Harmonised Reporting Scheme on Sexual Exploitation, Abuse and Harassment: Findings from a year of piloting

  • Resource Type
  • Themes

Explore the key insights and trends uncovered in CHS Alliance’s Sexual Exploitation, Abuse and Harassment (SEAH) Harmonised Reporting Scheme‘s year-long pilot, financially supported by UK FCDO.

This comprehensive report delves into the findings from data on reported SEAH incidents, providing valuable evidence to inform and improve policies, strategies, and actions for better SEAH risk mitigation, prevention, and response. The report also presents challenges and lessons learned shared by Scheme members on the complexity of handling SEAH incidents with limited resources and in volatile contexts, as well as a call to action for leaders, donors, funders, and PSEAH Networks.

In annex, the SEAH Harmonised Reporting Scheme reporting data fields are shared, along with information on how to join the Scheme.

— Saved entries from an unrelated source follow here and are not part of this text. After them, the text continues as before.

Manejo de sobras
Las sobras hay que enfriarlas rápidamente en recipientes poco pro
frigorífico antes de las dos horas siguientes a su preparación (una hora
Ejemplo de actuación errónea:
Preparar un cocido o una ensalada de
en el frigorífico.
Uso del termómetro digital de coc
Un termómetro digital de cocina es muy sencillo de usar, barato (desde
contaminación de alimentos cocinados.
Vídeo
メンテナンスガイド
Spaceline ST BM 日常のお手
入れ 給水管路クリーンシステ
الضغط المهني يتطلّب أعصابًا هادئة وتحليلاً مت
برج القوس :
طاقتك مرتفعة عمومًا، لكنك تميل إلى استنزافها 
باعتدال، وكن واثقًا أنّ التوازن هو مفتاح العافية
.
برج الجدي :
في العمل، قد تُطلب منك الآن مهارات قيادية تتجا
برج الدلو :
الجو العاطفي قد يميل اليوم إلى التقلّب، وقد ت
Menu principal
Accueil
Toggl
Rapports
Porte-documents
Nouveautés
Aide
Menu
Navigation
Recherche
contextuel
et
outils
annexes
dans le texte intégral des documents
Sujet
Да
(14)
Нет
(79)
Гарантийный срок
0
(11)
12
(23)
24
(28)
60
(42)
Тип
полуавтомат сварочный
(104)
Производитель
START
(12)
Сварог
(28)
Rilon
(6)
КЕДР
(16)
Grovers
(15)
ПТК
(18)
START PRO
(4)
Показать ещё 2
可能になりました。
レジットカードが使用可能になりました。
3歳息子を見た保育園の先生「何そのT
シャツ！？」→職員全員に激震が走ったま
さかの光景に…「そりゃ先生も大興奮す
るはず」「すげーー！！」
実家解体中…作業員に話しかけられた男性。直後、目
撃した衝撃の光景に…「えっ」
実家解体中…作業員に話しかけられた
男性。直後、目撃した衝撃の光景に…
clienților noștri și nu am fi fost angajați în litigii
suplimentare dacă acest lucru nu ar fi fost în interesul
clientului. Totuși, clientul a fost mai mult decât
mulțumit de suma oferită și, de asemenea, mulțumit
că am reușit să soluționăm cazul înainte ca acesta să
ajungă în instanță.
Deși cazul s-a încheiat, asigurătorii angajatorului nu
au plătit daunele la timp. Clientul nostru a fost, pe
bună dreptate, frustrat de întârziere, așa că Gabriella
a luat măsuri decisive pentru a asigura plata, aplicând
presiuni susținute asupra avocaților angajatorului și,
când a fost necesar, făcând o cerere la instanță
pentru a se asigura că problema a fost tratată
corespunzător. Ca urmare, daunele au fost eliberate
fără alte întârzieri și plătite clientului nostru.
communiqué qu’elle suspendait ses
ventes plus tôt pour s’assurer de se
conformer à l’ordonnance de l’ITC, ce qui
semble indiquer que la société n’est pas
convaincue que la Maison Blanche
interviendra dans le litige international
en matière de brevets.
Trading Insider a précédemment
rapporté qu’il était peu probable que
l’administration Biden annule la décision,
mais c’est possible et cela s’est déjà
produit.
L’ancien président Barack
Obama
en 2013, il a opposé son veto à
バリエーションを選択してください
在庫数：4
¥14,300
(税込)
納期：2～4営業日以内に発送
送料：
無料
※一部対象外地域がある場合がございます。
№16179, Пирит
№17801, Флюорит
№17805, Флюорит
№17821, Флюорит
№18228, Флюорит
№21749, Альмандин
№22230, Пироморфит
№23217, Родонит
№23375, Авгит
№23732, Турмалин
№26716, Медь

Key findings based on the sample of 133 incidents reported by 24 organisations between September 2022-October 2023:

  • The majority of reported incidents took place in the Middle East (22%), followed by Eastern Africa (15%) and Central Africa (13%).
  • The majority of reported incidents are sexual harassment (41%), followed by sexual exploitation (29%) and sexual abuse (26%).
  • The majority of reported victim/survivors are female (84%) whereas males account for 4% of incidents. The sex was unknown in 11% of incidents, or not reported due to a risk of identification in 1% of incidents.
  • One reported victim/survivor out of five is a girl under 18.
  • Victims/survivors were under 18 in 19% of reported incidents.
  • The percentages of alleged perpetrators in management positions – in particular senior management – is alarmingly high with 1 in 4 alleged perpetrators in a managerial position.
  • The majority of cases are either reported directly by staff who may have experienced, witnessed or heard about incidents, or by victim/survivors and their community to staff members.
  • The majority of reported incidents were substantiated (40%), yet in a large part of reported incident (32% – almost 1 in 3 incidents), it was reported that no responsive action was possible.